La décision, rendue publique jeudi par l’agence de presse officielle Anadolu, invalide le scrutin de fin 2023 qui avait porté Özgür Özel à la présidence du CHP. Les juges ont estimé que des irrégularités avaient entaché le processus électoral, évoquant des pressions exercées sur certains délégués, des promesses d’embauche et des achats de voix. Cette annonce a provoqué une chute de plus de 6 % de l’indice BIST100 à la Bourse d’Istanbul en clôture.

Özgür Özel a immédiatement réagi sur le réseau social X, affirmant qu’il ne se soumettrait pas à cette décision et promettant de défendre l’honneur, la dignité et le courage de son parti. Des rassemblements de soutien se sont organisés devant le siège du CHP à Ankara, où une réunion d’urgence a été convoquée.

Depuis sa victoire aux élections locales de 2024, qui a infligé un revers sévère au Parti de la justice et du développement (AKP) du président Recep Tayyip Erdogan, le CHP est la cible d’une série de procédures judiciaires. Plusieurs de ses municipalités ont été visées par des enquêtes, et le maire d’Istanbul, Ekrem Imamoglu, figure emblématique de l’opposition, est incarcéré depuis plus d’un an pour des accusations de corruption qu’il conteste. D’autres élus CHP de la métropole stambouliote sont également emprisonnés dans le cadre de la même affaire.

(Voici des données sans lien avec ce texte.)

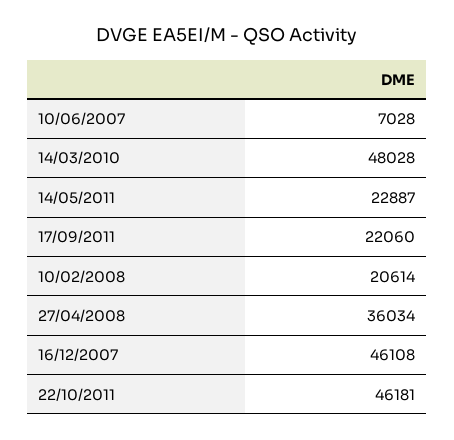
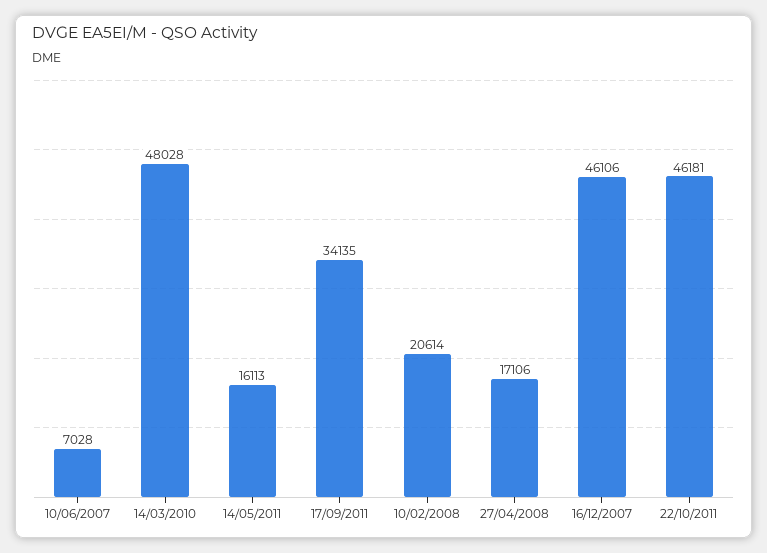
  {
    "10/06/2007": 7028,
    "14/03/2010": 48028,
-   "14/05/2011": 22887,
+   "14/05/2011": 16113,
-   "17/09/2011": 22060,
+   "17/09/2011": 34135,
    "10/02/2008": 20614,
-   "27/04/2008": 36034,
+   "27/04/2008": 17106,
-   "16/12/2007": 46108,
+   "16/12/2007": 46106,
    "22/10/2011": 46181
  }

En septembre dernier, la direction provinciale du CHP à Istanbul avait déjà été destituée pour des motifs similaires. Un répit était pourtant intervenu en première instance fin 2025, lorsque la justice avait jugé infondée une plainte portant sur les mêmes irrégularités lors du congrès de 2023.

Pour les analystes, ces décisions s’inscrivent dans une stratégie d’affaiblissement du CHP à l’approche de l’élection présidentielle de 2028. Sinem Adar, du Centre d’études appliquées sur la Turquie à Berlin, estime que l’érosion démocratique est désormais complète dans le pays, soulignant l’absence de réactions significatives face à la répression qui frappe le principal parti d’opposition. Gönül Tol, du Middle East Institute à Washington, a relevé le contraste entre cette situation et les efforts du ministre turc des Finances, Mehmet Simsek, qui se trouve à Londres pour rassurer les investisseurs sur la sécurité des placements en Turquie.